■ Supplied material
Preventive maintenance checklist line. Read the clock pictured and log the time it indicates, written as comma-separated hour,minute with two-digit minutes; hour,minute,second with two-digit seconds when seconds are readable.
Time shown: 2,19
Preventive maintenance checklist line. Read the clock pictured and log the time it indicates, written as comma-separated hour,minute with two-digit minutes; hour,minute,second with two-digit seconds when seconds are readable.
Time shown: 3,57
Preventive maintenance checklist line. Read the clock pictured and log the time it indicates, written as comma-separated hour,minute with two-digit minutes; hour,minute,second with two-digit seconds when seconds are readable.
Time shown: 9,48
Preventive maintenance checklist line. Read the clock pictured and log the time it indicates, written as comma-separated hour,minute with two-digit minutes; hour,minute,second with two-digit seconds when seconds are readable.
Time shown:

■ What needs to be done
Revise the records from their start through the line containing "Time shown: 3,57", swapping "Preventive" for "Routine" and leaving everything else untouched. Give only those lines.

■ Response
Routine maintenance checklist line. Read the clock pictured and log the time it indicates, written as comma-separated hour,minute with two-digit minutes; hour,minute,second with two-digit seconds when seconds are readable.
Time shown: 2,19
Routine maintenance checklist line. Read the clock pictured and log the time it indicates, written as comma-separated hour,minute with two-digit minutes; hour,minute,second with two-digit seconds when seconds are readable.
Time shown: 3,57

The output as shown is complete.